Jean-Marc Morandini en mars 2015. — DOMINIQUE FAGET / AFP
  • Jean-Marc Morandini a été mis en examen pour « corruption de mineurs ».
  • Ses avocats estiment que la procédure a été entachée d’irrégularités.
  • Leur requête en annulation doit être examinée le 20 juin.

Six téléphones portables, trois disques durs, onze clés USB, cent quarante-quatre cédéroms et plusieurs photos d’hommes nus saisis. Selon nos informations, les trois avocats de Jean-Marc Morandini ont déposé, le 22 mars, une requête visant à faire annuler la perquisition menée, le 20 septembre 2016, au domicile de leur client. De quoi fragiliser l’enquête pour « corruption de mineurs » dans laquelle il a été mis en examen.

>> Les faits : Tout comprendre à l'affaire Morandini.

Cette requête de six pages que 20 Minutes a pu consulter pointe les conditions dans lesquelles cette perquisition a été menée au domicile de l’animateur, rue de la Pompe (Paris, 16e), quand celui-ci était entendu sous le régime de la garde à vue. Elle assure d’abord que l’avocat de Jean-Marc Morandini n’a pas été « informé » de cette perquisition, ce qui est contraire au code de procédure pénale.

Les avocats dénoncent « une grave irrégularité »

Surtout, les trois avocats estiment que l’ordonnance autorisant cette perquisition n’en précise pas son motif, ce qui constitue, selon eux, « une grave irrégularité ». Le code de procédure pénale prévoit en effet que le magistrat précise, noir sur blanc, la qualification de l’infraction reprochée à un suspect avant d’envoyer les policiers fouiller son domicile à la recherche d’éventuelles preuves.

« La conduite de ces opérations de perquisition a nécessairement causé un grief [à Jean-Marc Morandini], portant atteinte à son droit au respect de sa vie privée et le privant de tout contrôle », écrivent ainsi, dans leur requête, les avocats Hervé Témime, Corinne Dreyfus-Schmidt et Céline Lasek.

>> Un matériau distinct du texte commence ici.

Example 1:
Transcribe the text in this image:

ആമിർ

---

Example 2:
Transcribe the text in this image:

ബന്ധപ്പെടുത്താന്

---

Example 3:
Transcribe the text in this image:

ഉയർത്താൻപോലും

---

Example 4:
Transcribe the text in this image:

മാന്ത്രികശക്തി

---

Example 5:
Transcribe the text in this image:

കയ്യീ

L'avocat Hervé Témime au palais de justice de Paris.
L'avocat Hervé Témime au palais de justice de Paris. - Lionel BONAVENTURE / AFP

Une cinquantaine d’actes de procédure annulés ?

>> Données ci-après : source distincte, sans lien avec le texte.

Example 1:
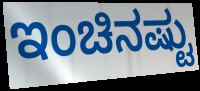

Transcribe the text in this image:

ಇಂಚಿನಷ್ಟು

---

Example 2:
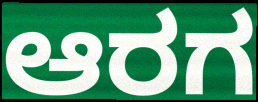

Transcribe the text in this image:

ಆರಗ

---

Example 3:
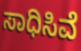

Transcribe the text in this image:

ಸಾಧಿಸಿವೆ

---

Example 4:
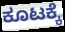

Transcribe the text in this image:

ಕೂಟಕ್ಕೆ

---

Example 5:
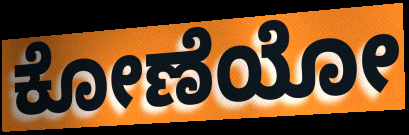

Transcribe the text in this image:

ಕೋಣೆಯೋ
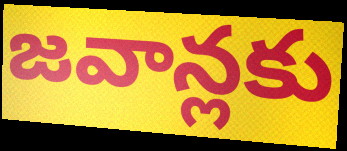
జవాన్లకు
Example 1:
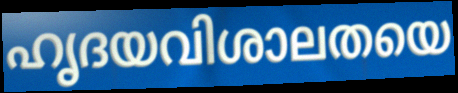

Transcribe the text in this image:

ഹൃദയവിശാലതയെ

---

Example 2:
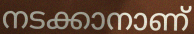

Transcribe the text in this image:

നടക്കാനാണ്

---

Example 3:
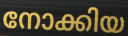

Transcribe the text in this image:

നോക്കിയ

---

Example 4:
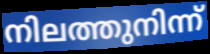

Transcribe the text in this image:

നിലത്തുനിന്ന്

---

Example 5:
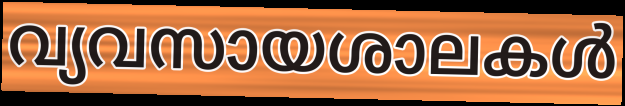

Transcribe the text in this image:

വ്യവസായശാലകൾ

Soupçonné d’avoir formulé des propositions sexuelles à deux mineurs, l’animateur de télévision pourrait donc voir son dossier judiciaire subir une cure d’amaigrissement. Si la demande de ses avocats aboutit, la justice devra, en effet, annuler la perquisition litigieuse mais aussi tous les actes de procédure qui en ont directement découlé et qui auraient pu servir à l’accusation lors d’un éventuel procès.

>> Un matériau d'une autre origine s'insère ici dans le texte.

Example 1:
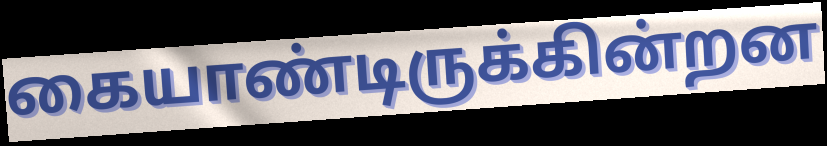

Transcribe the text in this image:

கையாண்டிருக்கின்றன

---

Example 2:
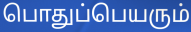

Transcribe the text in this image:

பொதுப்பெயரும்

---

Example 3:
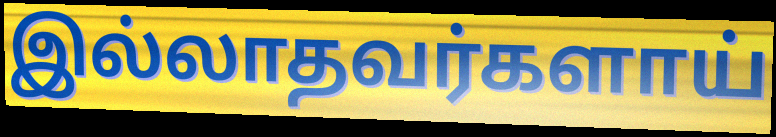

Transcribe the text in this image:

இல்லாதவர்களாய்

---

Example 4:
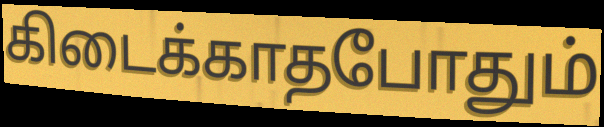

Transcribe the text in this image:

கிடைக்காதபோதும்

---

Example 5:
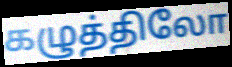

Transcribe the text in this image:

கழுத்திலோ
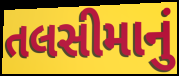
તલસીમાનું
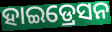
ହାଇଡ୍ରେସନ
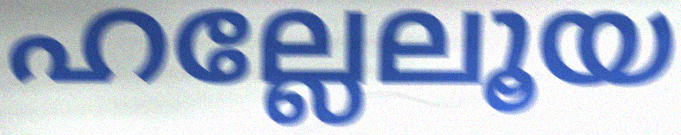
ഹല്ലേലൂയ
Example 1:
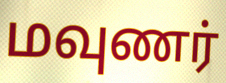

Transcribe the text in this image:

மவுணர்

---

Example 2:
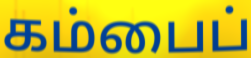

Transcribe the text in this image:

கம்பைப்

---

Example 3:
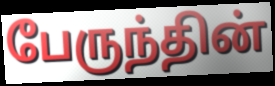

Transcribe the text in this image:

பேருந்தின்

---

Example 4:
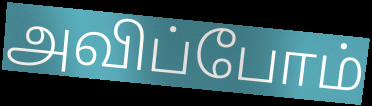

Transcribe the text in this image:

அவிப்போம்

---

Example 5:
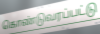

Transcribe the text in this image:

கொண்டுவரப்பட்டு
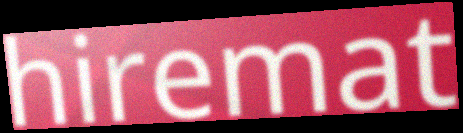
hiremat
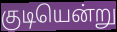
குடியென்று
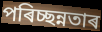
পৰিচ্ছন্নতাৰ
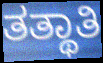
ತತ್ಥಾತಿ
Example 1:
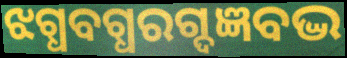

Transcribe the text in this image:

ଝଗ୍ଧବଗ୍ଧରଗ୍ଦଜ୍ଞବଦ୍ଭ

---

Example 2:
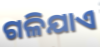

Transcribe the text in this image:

ଗଳିଯାଏ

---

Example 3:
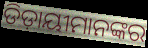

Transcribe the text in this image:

ଡିଡ଼ାୟୀମାନଙ୍କର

>> Témoignages : Ce que les mineurs ont révélé sur Morandini

La chambre de l’instruction de la cour d’appel de Paris a prévu d’examiner cette requête le mardi 20 juin. Mais l’avocat général se serait, d’ores et déjà, rangé derrière les arguments des avocats de l’animateur de télévision. Toujours selon nos informations, il aurait, dans ses conclusions, recommandé d’annuler, purement et simplement, la perquisition mais aussi une cinquantaine d’actes de procédure qui y font référence. La décision de la chambre de l’instruction devrait être mise en délibéré.

Un retour à l’antenne sur CNews bientôt ?

Au cœur de la polémique depuis l’été dernier, Jean-Marc Morandini est également visé par une plainte déposée devant le doyen des juges d’instruction de Paris par de jeunes majeurs qui l’accusent de « harcèlement sexuel » et « travail dissimulé » lors de castings passés pour la web-série « Les Faucons ». Cette plainte a été déposée, en mars, après un premier classement sans suite par le parquet.

Quant à sa vie professionnelle, elle pourrait reprendre à la rentrée de septembre, selon les informations publiées par Le journal du dimanche. L’hebdomadaire assure, dans sa dernière édition, que l’animateur pourrait être chargé d’une émission consacrée aux médias sur la chaîne CNews ou sur Non Stop People, toutes deux propriétés du groupe Canal +.